I was unsure how I felt about the addition of Rock and Samuel L. Jackson (Marcus Banks) to the Saw franchise, how exactly these mainstream actors would fit into the grand scheme of it all. However, they work out brilliantly–particularly Rock. He has moments when you can hear the stand-up comedian coming out, but the majority of the film sees him perform brilliantly, bringing to life a character that I hope has a place in the franchise going forward. He reminded me a lot of Donnie Wahlberg’s Eric Matthews from Saw II, where he was able to develop a great balance of comedy and drama that exists throughout the film that helps to propel it forward. With that, however, Rock creates his own character, one that most definitely exists separate from the other characters in the franchise–making Spiral: From the Book of Saw one of a kind.

Spiral: From the Book of Saw seems to be the film that hoped to reinvigorate the franchise, to make it fresh and new once again. While it pulls so many aspects from the previous films, it does manage to separate itself from those films that came before.

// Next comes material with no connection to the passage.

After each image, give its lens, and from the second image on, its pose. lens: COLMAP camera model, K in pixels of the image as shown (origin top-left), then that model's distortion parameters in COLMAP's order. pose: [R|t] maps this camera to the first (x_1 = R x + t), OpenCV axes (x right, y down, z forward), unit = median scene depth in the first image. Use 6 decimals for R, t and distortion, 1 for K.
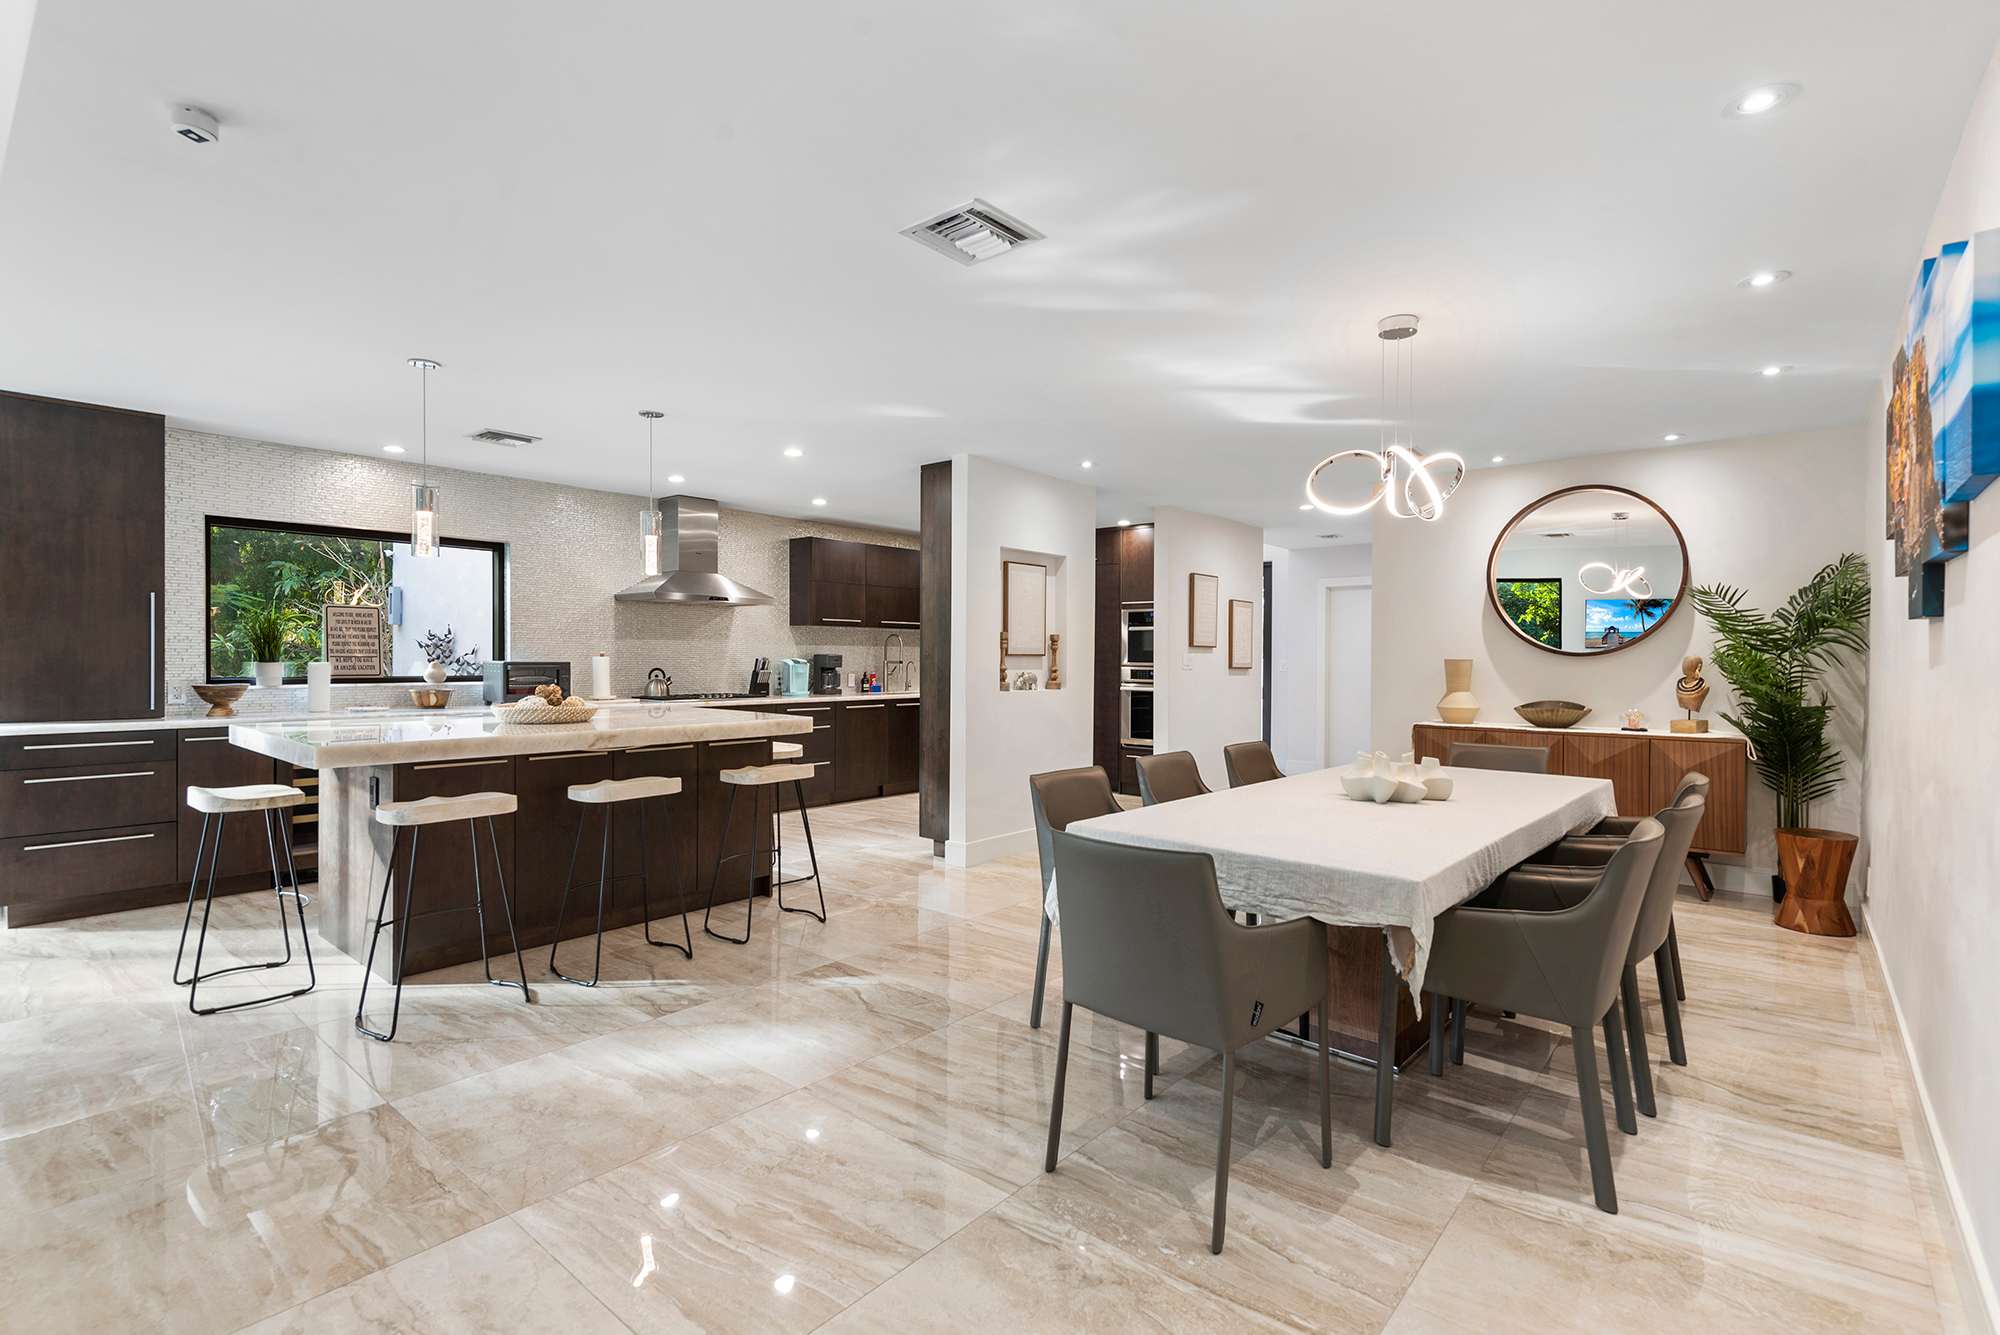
lens RADIAL K [[918.2, 0, 1017.1], [0, 918.2, 662.6], [0, 0, 1]] dist [0.002966, -0.000383]
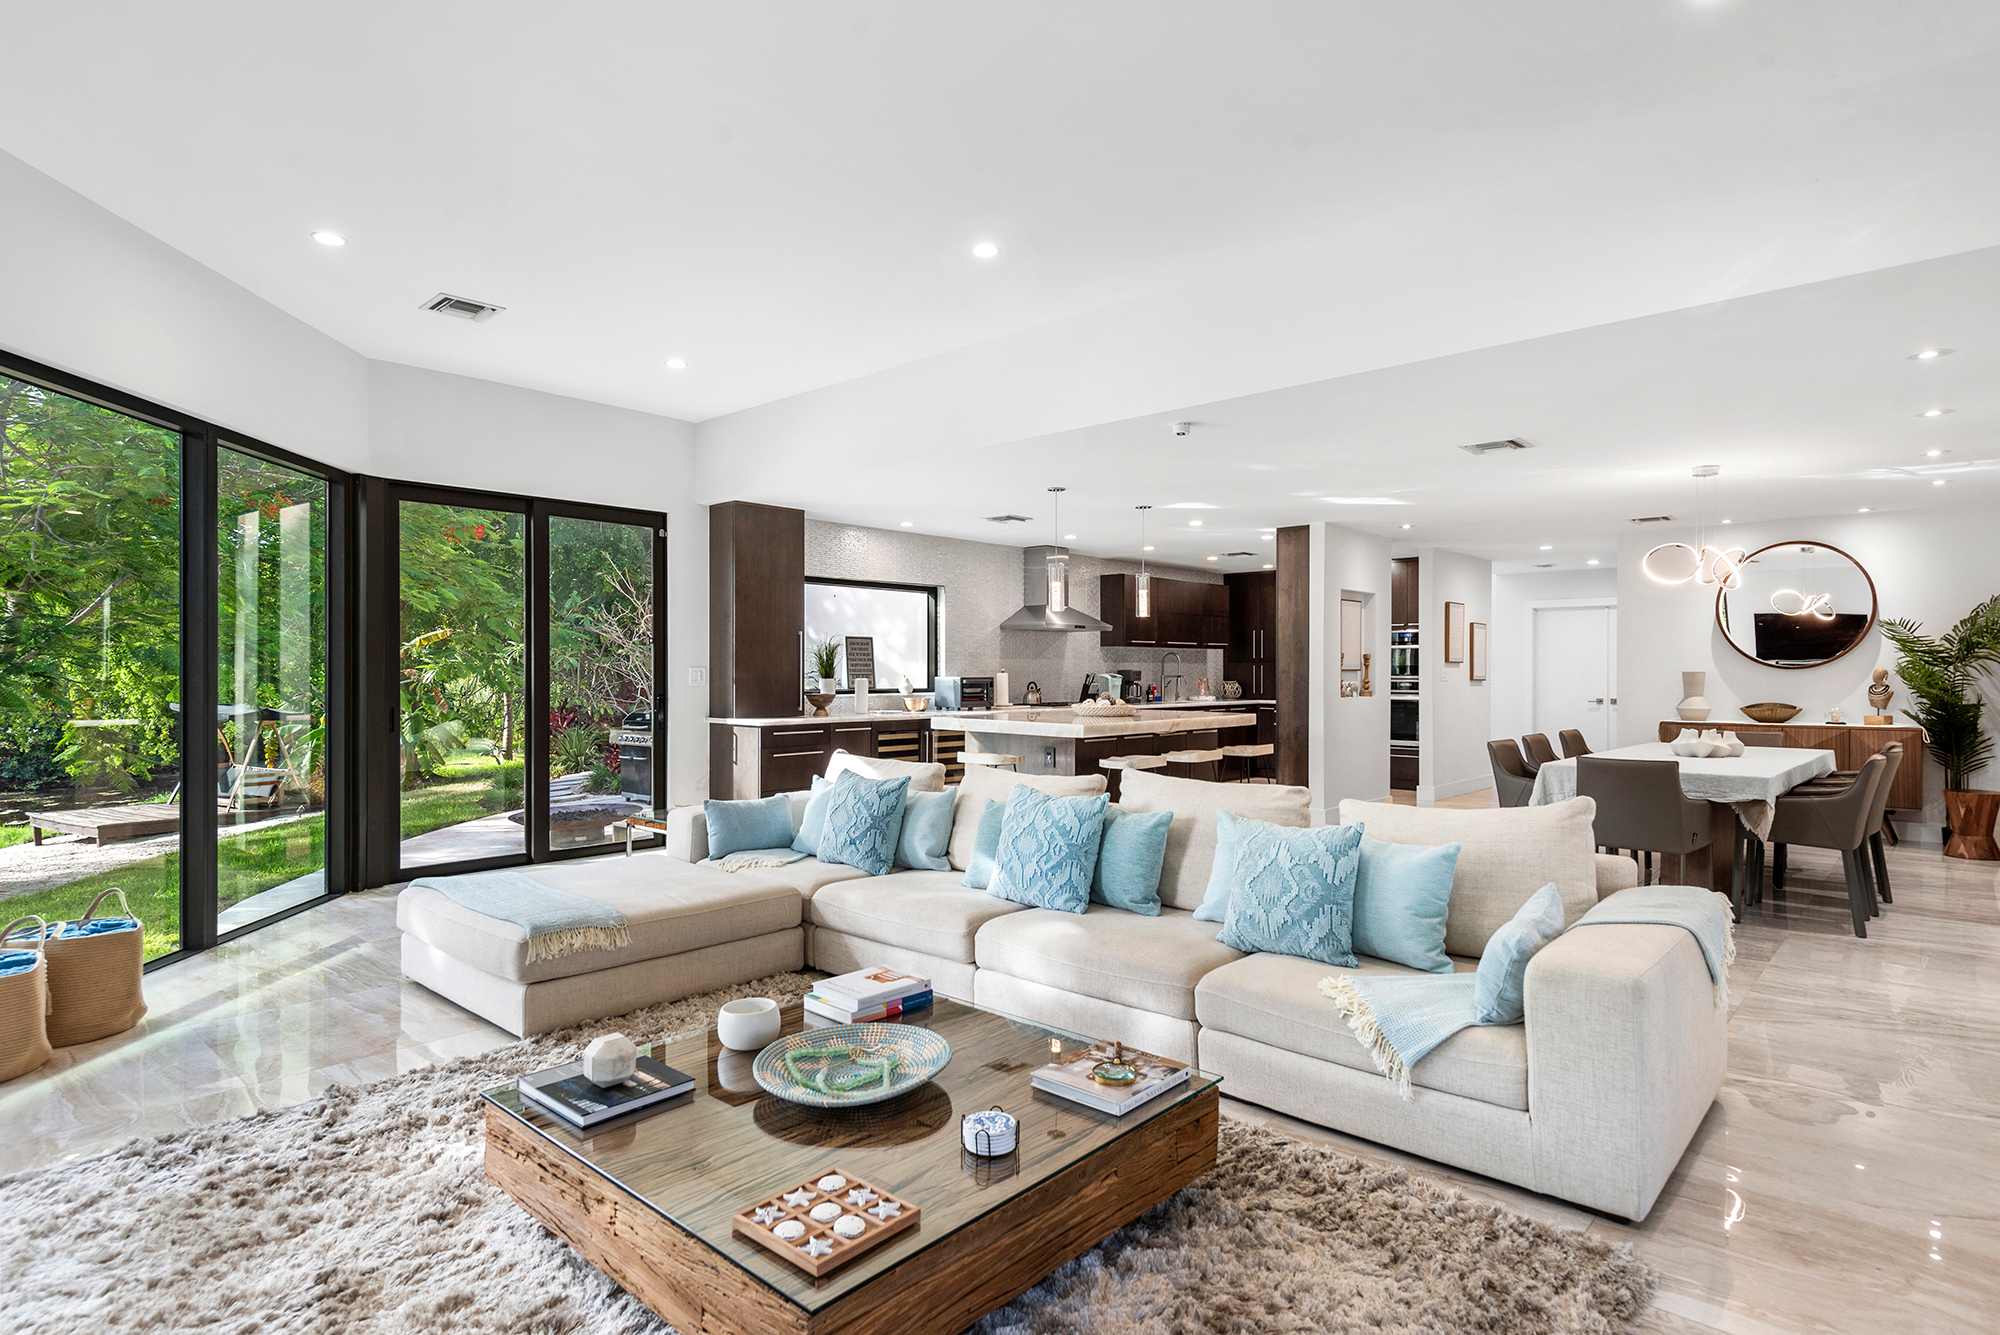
lens RADIAL K [[1049.6, 0, 993.2], [0, 1049.6, 673.4], [0, 0, 1]] dist [-0.003542, 0.001014]
pose [[0.998898, -0.004284, -0.046742, -0.515755], [0.004082, 0.999982, -0.004431, 0.001436], [0.046760, 0.004235, 0.998897, -0.624011]]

Spiral: From the Book of Saw isn’t a perfect film, but it keeps up a tradition of solid filmmaking and effective horror. I’m most impressed by Singh and what he does to help this film flourish, but the film as a whole was an enjoyable ride.

Directed by Darren Lynn Bousman.

Written by Josh Stolberg & Pete Goldfinger.

Starring Chris Rock, Max Minghella, Samuel L. Jackson, Marisol Nichols, Dan Petronijevic, Richard Zeppieri, etc.